**The input:**
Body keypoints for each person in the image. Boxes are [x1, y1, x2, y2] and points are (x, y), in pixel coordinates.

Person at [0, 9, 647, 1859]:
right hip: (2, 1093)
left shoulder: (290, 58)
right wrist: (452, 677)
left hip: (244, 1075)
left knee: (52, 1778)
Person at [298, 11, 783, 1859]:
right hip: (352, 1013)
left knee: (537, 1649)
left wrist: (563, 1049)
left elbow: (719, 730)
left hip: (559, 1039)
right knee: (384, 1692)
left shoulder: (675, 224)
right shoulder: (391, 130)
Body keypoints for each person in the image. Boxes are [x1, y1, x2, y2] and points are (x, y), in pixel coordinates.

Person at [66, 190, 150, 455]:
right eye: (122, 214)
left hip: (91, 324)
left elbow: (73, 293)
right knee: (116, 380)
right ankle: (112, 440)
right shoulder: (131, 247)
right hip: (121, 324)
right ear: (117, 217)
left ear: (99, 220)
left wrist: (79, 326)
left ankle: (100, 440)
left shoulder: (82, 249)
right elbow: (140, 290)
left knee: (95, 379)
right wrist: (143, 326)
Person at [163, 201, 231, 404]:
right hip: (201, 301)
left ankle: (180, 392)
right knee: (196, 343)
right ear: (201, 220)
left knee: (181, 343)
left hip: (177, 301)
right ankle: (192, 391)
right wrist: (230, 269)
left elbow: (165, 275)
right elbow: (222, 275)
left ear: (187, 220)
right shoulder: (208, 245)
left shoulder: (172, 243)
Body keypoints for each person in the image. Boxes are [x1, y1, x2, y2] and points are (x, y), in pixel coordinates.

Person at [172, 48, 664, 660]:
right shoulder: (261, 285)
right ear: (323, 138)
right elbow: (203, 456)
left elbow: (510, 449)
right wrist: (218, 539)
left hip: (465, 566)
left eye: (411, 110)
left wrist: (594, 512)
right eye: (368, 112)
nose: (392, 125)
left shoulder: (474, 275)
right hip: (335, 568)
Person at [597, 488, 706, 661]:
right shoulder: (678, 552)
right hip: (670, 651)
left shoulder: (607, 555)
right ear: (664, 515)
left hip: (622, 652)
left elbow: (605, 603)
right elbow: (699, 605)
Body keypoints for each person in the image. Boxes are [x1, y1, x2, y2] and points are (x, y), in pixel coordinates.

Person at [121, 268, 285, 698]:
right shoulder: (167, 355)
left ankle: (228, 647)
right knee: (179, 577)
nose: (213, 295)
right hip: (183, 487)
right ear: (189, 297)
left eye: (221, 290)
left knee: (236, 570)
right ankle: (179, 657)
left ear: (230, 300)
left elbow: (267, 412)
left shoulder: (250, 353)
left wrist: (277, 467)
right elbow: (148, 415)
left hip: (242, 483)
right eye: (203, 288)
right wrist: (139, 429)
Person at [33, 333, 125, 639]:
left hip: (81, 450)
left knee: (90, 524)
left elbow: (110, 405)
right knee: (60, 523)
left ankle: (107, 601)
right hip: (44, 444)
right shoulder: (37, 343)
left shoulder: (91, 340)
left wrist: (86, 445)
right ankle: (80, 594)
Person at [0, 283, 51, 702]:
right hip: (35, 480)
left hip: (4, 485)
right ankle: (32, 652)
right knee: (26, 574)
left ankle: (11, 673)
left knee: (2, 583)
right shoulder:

**What is required:**
A complete answer lists every line of the listing above that holds the word "elbow".

**Task response:**
left elbow: (719, 730)
left elbow: (73, 293)
right elbow: (140, 290)
left elbow: (165, 275)
right elbow: (222, 275)
right elbow: (203, 456)
left elbow: (510, 449)
left elbow: (605, 603)
right elbow: (699, 605)
left elbow: (267, 412)
right elbow: (148, 415)
left elbow: (110, 405)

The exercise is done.